**Excerpted data:**
BEGIN

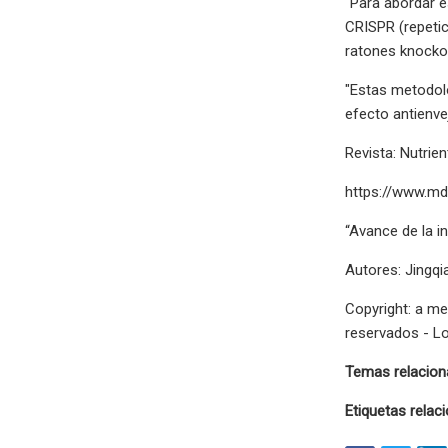
“Para abordar e
CRISPR (repetic
ratones knocko
"Estas metodol
efecto antienve
Revista: Nutrie
https://www.m
“Avance de la i
Autores: Jingqi
Copyright: a me
reservados - Lo
Temas relacio
Etiquetas relac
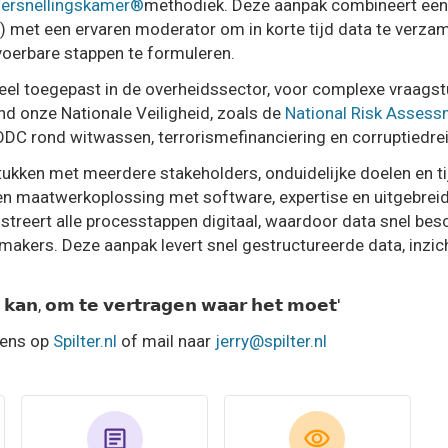
ersnellingskamer®
methodiek. Deze aanpak combineert een
met een ervaren moderator om in korte tijd data te verzame
tvoerbare stappen te formuleren.
el toegepast in de overheidssector, voor complexe vraagst
nd onze Nationale Veiligheid, zoals de
National Risk Asses
DC rond witwassen, terrorismefinanciering en corruptiedre
kken met meerdere stakeholders, onduidelijke doelen en ti
n maatwerkoplossing met software, expertise en uitgebrei
streert alle processtappen digitaal, waardoor data snel besc
makers. Deze aanpak levert snel gestructureerde data, inzic
𝘁 𝗸𝗮𝗻, 𝗼𝗺 𝘁𝗲 𝘃𝗲𝗿𝘁𝗿𝗮𝗴𝗲𝗻 𝘄𝗮𝗮𝗿 𝗵𝗲𝘁 𝗺𝗼𝗲𝘁'
eens op
Spilter.nl
of mail naar
jerry@spilter.nl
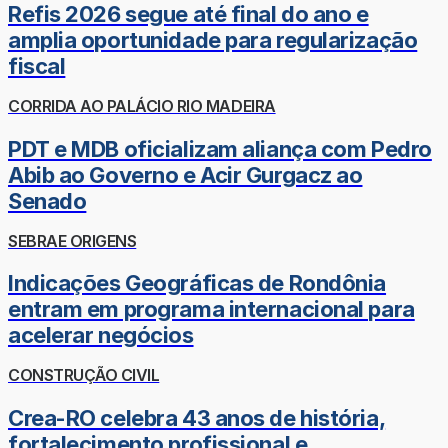
Refis 2026 segue até final do ano e
amplia oportunidade para regularização
fiscal
CORRIDA AO PALÁCIO RIO MADEIRA
PDT e MDB oficializam aliança com Pedro
Abib ao Governo e Acir Gurgacz ao
Senado
SEBRAE ORIGENS
Indicações Geográficas de Rondônia
entram em programa internacional para
acelerar negócios
CONSTRUÇÃO CIVIL
Crea-RO celebra 43 anos de história,
fortalecimento profissional e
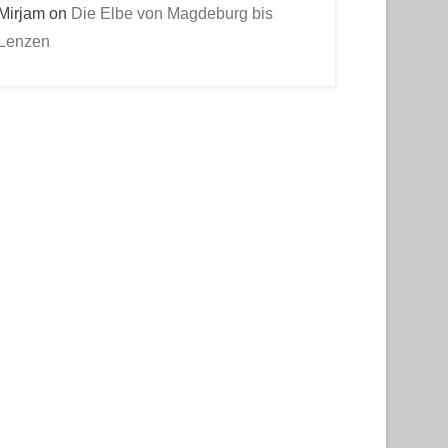
Mirjam
on
Die Elbe von Magdeburg bis
Lenzen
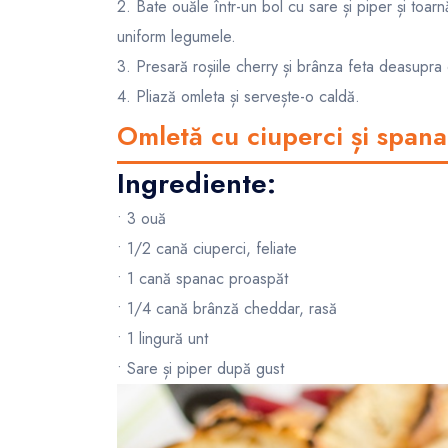
2. Bate ouăle într-un bol cu sare și piper și toa
uniform legumele.
3. Presară roșiile cherry și brânza feta deasupr
4. Pliază omleta și servește-o caldă.
Omletă cu ciuperci și spana
Ingrediente:
• 3 ouă
• 1/2 cană ciuperci, feliate
• 1 cană spanac proaspăt
• 1/4 cană brânză cheddar, rasă
• 1 lingură unt
• Sare și piper după gust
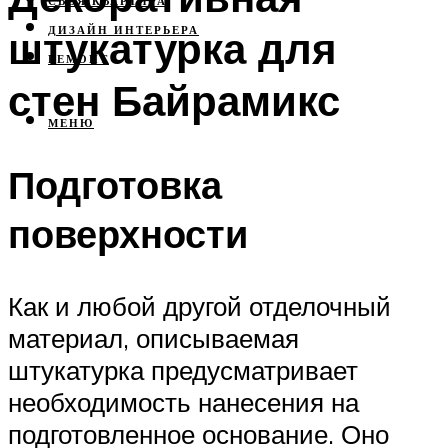
СВОЯ КВАРТИРА
штукатурка для
ДИЗАЙН ИНТЕРЬЕРА
РЕМОНТ
стен Байрамикс
МЕНЮ
Подготовка
поверхности
Как и любой другой отделочный
материал, описываемая
штукатурка предусматривает
необходимость нанесения на
подготовленное основание. Оно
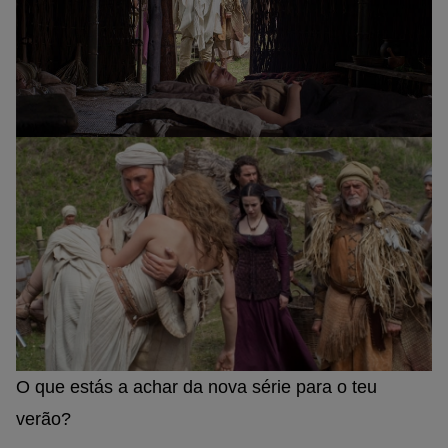
O que estás a achar da nova série para o teu
verão?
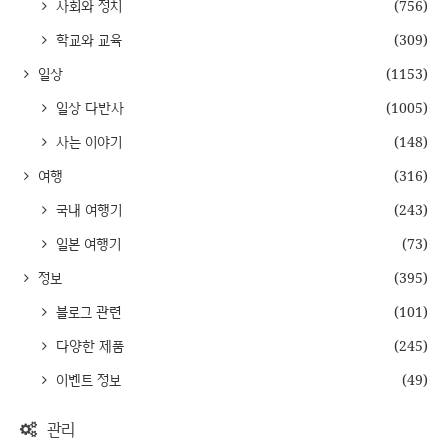
사회와 정치
(756)
학교와 교육
(309)
일상
(1153)
일상 다반사
(1005)
사는 이야기
(148)
여행
(316)
국내 여행기
(243)
일본 여행기
(73)
정보
(395)
블로그 관련
(101)
다양한 제품
(245)
이벤트 정보
(49)
관리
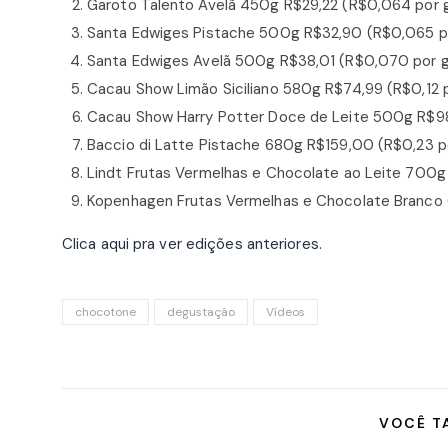
Garoto Talento Avelã 450g R$29,22 (R$0,064 por 
Santa Edwiges Pistache 500g R$32,90 (R$0,065 p
Santa Edwiges Avelã 500g R$38,01 (R$0,070 por 
Cacau Show Limão Siciliano 580g R$74,99 (R$0,12 
Cacau Show Harry Potter Doce de Leite 500g R$98
Baccio di Latte Pistache 680g R$159,00 (R$0,23 p
Lindt Frutas Vermelhas e Chocolate ao Leite 700g
Kopenhagen Frutas Vermelhas e Chocolate Branco
Clica aqui pra ver edições anteriores.
chocotone
degustação
Vídeos
VOCÊ T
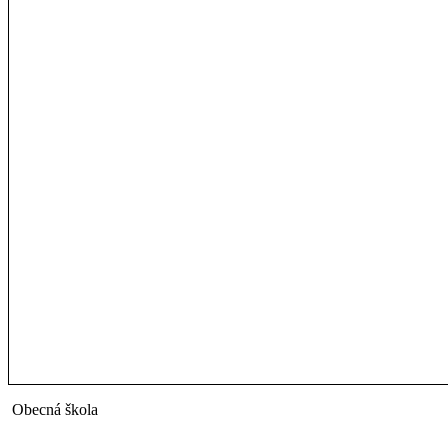
Obecná škola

END

**Assignment:** The string "штукатурка" marks the lines to return from the material. Copy each one.

**Task response:**
штукатурка для
штукатурка предусматривает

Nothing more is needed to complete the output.